Here's the other problem. If MERS was there in name only to permit transfers and other
transactions off-record (contrary to state law) and if the original party named as "Lender" is no
longer around, then what you have is a gap in the chain of custody and chain of title with respect
to the creditor's side of the loan. It is all off record which means, ipso facto that it is a question of
fact as to whose loan it is. That means, ipso facto, that the presence of MERS makes it a judicial
question which means that the non-judicial election is not available. They can't do it.

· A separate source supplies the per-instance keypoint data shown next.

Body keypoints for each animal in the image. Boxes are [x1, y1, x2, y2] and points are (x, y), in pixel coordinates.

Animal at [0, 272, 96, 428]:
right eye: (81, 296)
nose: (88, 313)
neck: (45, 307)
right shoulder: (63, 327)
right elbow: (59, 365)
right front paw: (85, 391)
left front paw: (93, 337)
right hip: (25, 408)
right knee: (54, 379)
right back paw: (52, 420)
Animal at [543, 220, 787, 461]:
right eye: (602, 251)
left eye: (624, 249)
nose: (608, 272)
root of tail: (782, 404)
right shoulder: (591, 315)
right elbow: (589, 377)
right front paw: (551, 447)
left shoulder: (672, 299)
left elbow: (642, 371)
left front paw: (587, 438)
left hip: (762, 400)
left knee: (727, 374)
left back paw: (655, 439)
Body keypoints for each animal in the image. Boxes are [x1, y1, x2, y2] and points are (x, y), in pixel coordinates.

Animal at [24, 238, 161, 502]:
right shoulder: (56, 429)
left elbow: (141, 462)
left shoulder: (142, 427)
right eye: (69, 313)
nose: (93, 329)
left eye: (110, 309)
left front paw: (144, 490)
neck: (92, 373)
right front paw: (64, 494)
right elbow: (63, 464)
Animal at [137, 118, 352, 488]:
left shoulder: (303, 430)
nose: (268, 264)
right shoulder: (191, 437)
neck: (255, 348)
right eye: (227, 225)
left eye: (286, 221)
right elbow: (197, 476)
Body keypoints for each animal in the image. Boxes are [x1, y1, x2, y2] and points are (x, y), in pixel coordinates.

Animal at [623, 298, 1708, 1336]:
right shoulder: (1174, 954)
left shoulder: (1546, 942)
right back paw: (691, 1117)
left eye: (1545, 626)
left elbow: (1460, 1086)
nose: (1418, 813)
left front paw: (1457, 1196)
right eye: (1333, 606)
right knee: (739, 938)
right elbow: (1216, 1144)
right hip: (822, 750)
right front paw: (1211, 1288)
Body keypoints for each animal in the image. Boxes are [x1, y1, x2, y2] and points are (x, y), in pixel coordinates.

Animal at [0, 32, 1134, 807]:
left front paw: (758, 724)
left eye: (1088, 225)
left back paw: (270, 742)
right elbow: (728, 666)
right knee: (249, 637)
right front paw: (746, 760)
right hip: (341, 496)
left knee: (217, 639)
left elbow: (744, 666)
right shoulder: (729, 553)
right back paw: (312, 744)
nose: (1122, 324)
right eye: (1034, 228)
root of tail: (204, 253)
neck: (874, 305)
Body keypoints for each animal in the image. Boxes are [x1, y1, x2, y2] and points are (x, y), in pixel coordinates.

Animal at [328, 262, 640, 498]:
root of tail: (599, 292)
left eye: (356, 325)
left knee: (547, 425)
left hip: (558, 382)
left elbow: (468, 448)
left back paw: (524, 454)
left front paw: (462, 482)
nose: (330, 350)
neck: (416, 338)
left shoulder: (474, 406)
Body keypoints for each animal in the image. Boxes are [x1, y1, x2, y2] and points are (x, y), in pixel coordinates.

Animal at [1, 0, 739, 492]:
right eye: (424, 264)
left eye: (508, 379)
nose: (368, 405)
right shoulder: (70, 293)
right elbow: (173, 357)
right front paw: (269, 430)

So when you put this all together, you end up with the following inescapable conclusions:

• The naming of MERS as mortgagee in a mortgage deed or as beneficiary in a deed of trust

is a nullity.
• MERS has no right, title or interest in any loan and even if it did, it disclaims any such
interest on its own website.
• The lender might be the REAL beneficiary, but that is a question of fact so the non-judicial
foreclosure option is not available.
• If the lender was not the creditor, it isn't the lender because it had no right title or interest
either, legally or equitably.
• Without a creditor named in the security instrument intended to secure the obligation, the
security was never perfected.
• Without a creditor named in the security instrument intended to secure the obligation, the
obligation is unsecured as to legal title.
• Since the only real creditor is the one who advanced the funds (the investor(s)), they can
enforce the obligation by proxy or directly. Whether the note is actually evidence of the
obligation and to what extent the terms of the note are enforceable is a question for the
court to determine.
• The creditor only has a claim if they would suffer loss as a result of the indirect
transaction with the borrower. If they or their agents have received payments from any
source, those payments must be allocated to the loan account. The extent and measure of
said allocation is a question of fact to be determined by the Court.
• Once established, the allocation will most likely be applied in the manner set forth in the
note, to wit: (a) against payments due (b) against fees and (c) against principal, in that
• Once applied against payments, due the default vanishes unless the allocation is less than
the amount due in payments.
• Once established, the allocation results in a fatal defect in the notice of default, the
statements sent to the borrower, and the representations made in court. Thus at the very
least they must vacate all foreclosure proceedings and start over again.
• If the allocation is less than the amount of payments due, then the investor(s) collectively
have a claim for acceleration and to enforce the note — but they have no claim on the
mortgage deed or deed of trust. By intentionally NOT naming parties who were known at
the time of the transaction the security was split from the obligation. The obligation
became unsecured.
• The investors MIGHT have a claim for equitable lien based upon the circumstances that
BOTH the borrower and the investor were the victims of fraud.